**Problem description:**
Rewrite every line of the records below, changing "common name" to "vernacular name" and leaving everything else as it is.

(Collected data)
┌────────
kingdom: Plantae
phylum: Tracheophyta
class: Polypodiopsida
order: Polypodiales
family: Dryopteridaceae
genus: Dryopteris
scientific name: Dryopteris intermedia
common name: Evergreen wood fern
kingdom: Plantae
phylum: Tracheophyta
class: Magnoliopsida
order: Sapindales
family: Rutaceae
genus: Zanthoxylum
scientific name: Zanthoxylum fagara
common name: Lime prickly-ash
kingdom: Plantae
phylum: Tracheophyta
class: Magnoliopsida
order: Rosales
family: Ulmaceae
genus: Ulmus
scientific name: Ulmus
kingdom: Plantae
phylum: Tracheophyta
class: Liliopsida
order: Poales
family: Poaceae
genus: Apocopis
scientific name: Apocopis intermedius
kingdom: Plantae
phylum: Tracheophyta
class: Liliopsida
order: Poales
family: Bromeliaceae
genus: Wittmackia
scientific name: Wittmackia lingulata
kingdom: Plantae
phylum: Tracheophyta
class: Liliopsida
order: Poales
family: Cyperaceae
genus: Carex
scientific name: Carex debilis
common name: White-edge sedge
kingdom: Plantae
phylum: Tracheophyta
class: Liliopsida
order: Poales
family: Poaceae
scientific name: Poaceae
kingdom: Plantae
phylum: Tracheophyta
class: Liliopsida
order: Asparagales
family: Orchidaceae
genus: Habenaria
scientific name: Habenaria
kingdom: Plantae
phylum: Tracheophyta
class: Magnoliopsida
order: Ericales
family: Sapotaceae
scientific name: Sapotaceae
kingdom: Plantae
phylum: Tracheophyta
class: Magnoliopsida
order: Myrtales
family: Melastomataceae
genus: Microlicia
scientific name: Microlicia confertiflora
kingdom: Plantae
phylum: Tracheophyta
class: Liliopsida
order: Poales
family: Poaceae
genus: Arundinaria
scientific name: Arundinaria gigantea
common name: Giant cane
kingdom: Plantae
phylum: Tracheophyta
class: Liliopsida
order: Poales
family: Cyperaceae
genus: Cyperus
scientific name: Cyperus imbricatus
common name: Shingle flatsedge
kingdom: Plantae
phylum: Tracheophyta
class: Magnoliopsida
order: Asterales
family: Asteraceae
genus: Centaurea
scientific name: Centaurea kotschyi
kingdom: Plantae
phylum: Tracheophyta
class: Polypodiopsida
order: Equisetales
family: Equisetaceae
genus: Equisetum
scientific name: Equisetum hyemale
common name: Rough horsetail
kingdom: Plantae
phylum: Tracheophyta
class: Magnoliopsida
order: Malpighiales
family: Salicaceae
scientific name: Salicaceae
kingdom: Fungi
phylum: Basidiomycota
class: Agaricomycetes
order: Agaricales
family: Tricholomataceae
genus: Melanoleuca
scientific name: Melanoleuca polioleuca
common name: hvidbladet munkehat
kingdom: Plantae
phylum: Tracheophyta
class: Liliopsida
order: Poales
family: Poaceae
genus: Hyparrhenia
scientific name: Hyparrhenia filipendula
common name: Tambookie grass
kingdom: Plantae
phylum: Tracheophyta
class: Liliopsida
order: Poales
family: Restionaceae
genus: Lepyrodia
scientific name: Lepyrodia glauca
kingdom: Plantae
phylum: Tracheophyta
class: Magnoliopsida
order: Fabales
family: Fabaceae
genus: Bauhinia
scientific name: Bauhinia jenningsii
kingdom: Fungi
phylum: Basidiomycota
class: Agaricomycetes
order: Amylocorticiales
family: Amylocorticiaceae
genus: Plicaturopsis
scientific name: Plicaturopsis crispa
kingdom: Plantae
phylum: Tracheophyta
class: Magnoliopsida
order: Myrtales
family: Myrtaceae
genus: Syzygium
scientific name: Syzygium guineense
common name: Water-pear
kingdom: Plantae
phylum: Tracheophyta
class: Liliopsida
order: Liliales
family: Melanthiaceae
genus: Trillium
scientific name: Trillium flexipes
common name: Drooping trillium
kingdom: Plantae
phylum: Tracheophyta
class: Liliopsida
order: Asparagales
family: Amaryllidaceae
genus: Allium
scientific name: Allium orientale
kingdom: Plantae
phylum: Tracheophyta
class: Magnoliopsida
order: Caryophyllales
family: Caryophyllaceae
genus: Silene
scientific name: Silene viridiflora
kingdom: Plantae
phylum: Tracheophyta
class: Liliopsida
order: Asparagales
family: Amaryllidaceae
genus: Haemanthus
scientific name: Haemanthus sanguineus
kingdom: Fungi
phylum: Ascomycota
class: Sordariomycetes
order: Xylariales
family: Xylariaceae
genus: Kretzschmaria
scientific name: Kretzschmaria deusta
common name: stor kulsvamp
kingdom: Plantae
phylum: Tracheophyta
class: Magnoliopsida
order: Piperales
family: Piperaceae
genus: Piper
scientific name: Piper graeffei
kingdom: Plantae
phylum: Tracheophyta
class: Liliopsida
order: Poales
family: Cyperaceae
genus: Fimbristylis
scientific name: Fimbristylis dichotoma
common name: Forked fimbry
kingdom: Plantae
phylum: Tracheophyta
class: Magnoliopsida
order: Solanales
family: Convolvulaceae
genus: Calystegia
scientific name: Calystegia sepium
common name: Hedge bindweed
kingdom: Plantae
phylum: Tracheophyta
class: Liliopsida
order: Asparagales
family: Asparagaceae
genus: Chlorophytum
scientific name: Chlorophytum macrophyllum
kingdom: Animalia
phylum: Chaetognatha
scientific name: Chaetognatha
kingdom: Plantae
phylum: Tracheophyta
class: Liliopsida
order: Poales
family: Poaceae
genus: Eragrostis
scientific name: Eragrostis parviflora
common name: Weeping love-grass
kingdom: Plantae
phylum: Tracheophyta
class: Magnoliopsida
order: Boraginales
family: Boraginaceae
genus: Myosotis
└────────
**Written solution:**
kingdom: Plantae
phylum: Tracheophyta
class: Polypodiopsida
order: Polypodiales
family: Dryopteridaceae
genus: Dryopteris
scientific name: Dryopteris intermedia
vernacular name: Evergreen wood fern
kingdom: Plantae
phylum: Tracheophyta
class: Magnoliopsida
order: Sapindales
family: Rutaceae
genus: Zanthoxylum
scientific name: Zanthoxylum fagara
vernacular name: Lime prickly-ash
kingdom: Plantae
phylum: Tracheophyta
class: Magnoliopsida
order: Rosales
family: Ulmaceae
genus: Ulmus
scientific name: Ulmus
kingdom: Plantae
phylum: Tracheophyta
class: Liliopsida
order: Poales
family: Poaceae
genus: Apocopis
scientific name: Apocopis intermedius
kingdom: Plantae
phylum: Tracheophyta
class: Liliopsida
order: Poales
family: Bromeliaceae
genus: Wittmackia
scientific name: Wittmackia lingulata
kingdom: Plantae
phylum: Tracheophyta
class: Liliopsida
order: Poales
family: Cyperaceae
genus: Carex
scientific name: Carex debilis
vernacular name: White-edge sedge
kingdom: Plantae
phylum: Tracheophyta
class: Liliopsida
order: Poales
family: Poaceae
scientific name: Poaceae
kingdom: Plantae
phylum: Tracheophyta
class: Liliopsida
order: Asparagales
family: Orchidaceae
genus: Habenaria
scientific name: Habenaria
kingdom: Plantae
phylum: Tracheophyta
class: Magnoliopsida
order: Ericales
family: Sapotaceae
scientific name: Sapotaceae
kingdom: Plantae
phylum: Tracheophyta
class: Magnoliopsida
order: Myrtales
family: Melastomataceae
genus: Microlicia
scientific name: Microlicia confertiflora
kingdom: Plantae
phylum: Tracheophyta
class: Liliopsida
order: Poales
family: Poaceae
genus: Arundinaria
scientific name: Arundinaria gigantea
vernacular name: Giant cane
kingdom: Plantae
phylum: Tracheophyta
class: Liliopsida
order: Poales
family: Cyperaceae
genus: Cyperus
scientific name: Cyperus imbricatus
vernacular name: Shingle flatsedge
kingdom: Plantae
phylum: Tracheophyta
class: Magnoliopsida
order: Asterales
family: Asteraceae
genus: Centaurea
scientific name: Centaurea kotschyi
kingdom: Plantae
phylum: Tracheophyta
class: Polypodiopsida
order: Equisetales
family: Equisetaceae
genus: Equisetum
scientific name: Equisetum hyemale
vernacular name: Rough horsetail
kingdom: Plantae
phylum: Tracheophyta
class: Magnoliopsida
order: Malpighiales
family: Salicaceae
scientific name: Salicaceae
kingdom: Fungi
phylum: Basidiomycota
class: Agaricomycetes
order: Agaricales
family: Tricholomataceae
genus: Melanoleuca
scientific name: Melanoleuca polioleuca
vernacular name: hvidbladet munkehat
kingdom: Plantae
phylum: Tracheophyta
class: Liliopsida
order: Poales
family: Poaceae
genus: Hyparrhenia
scientific name: Hyparrhenia filipendula
vernacular name: Tambookie grass
kingdom: Plantae
phylum: Tracheophyta
class: Liliopsida
order: Poales
family: Restionaceae
genus: Lepyrodia
scientific name: Lepyrodia glauca
kingdom: Plantae
phylum: Tracheophyta
class: Magnoliopsida
order: Fabales
family: Fabaceae
genus: Bauhinia
scientific name: Bauhinia jenningsii
kingdom: Fungi
phylum: Basidiomycota
class: Agaricomycetes
order: Amylocorticiales
family: Amylocorticiaceae
genus: Plicaturopsis
scientific name: Plicaturopsis crispa
kingdom: Plantae
phylum: Tracheophyta
class: Magnoliopsida
order: Myrtales
family: Myrtaceae
genus: Syzygium
scientific name: Syzygium guineense
vernacular name: Water-pear
kingdom: Plantae
phylum: Tracheophyta
class: Liliopsida
order: Liliales
family: Melanthiaceae
genus: Trillium
scientific name: Trillium flexipes
vernacular name: Drooping trillium
kingdom: Plantae
phylum: Tracheophyta
class: Liliopsida
order: Asparagales
family: Amaryllidaceae
genus: Allium
scientific name: Allium orientale
kingdom: Plantae
phylum: Tracheophyta
class: Magnoliopsida
order: Caryophyllales
family: Caryophyllaceae
genus: Silene
scientific name: Silene viridiflora
kingdom: Plantae
phylum: Tracheophyta
class: Liliopsida
order: Asparagales
family: Amaryllidaceae
genus: Haemanthus
scientific name: Haemanthus sanguineus
kingdom: Fungi
phylum: Ascomycota
class: Sordariomycetes
order: Xylariales
family: Xylariaceae
genus: Kretzschmaria
scientific name: Kretzschmaria deusta
vernacular name: stor kulsvamp
kingdom: Plantae
phylum: Tracheophyta
class: Magnoliopsida
order: Piperales
family: Piperaceae
genus: Piper
scientific name: Piper graeffei
kingdom: Plantae
phylum: Tracheophyta
class: Liliopsida
order: Poales
family: Cyperaceae
genus: Fimbristylis
scientific name: Fimbristylis dichotoma
vernacular name: Forked fimbry
kingdom: Plantae
phylum: Tracheophyta
class: Magnoliopsida
order: Solanales
family: Convolvulaceae
genus: Calystegia
scientific name: Calystegia sepium
vernacular name: Hedge bindweed
kingdom: Plantae
phylum: Tracheophyta
class: Liliopsida
order: Asparagales
family: Asparagaceae
genus: Chlorophytum
scientific name: Chlorophytum macrophyllum
kingdom: Animalia
phylum: Chaetognatha
scientific name: Chaetognatha
kingdom: Plantae
phylum: Tracheophyta
class: Liliopsida
order: Poales
family: Poaceae
genus: Eragrostis
scientific name: Eragrostis parviflora
vernacular name: Weeping love-grass
kingdom: Plantae
phylum: Tracheophyta
class: Magnoliopsida
order: Boraginales
family: Boraginaceae
genus: Myosotis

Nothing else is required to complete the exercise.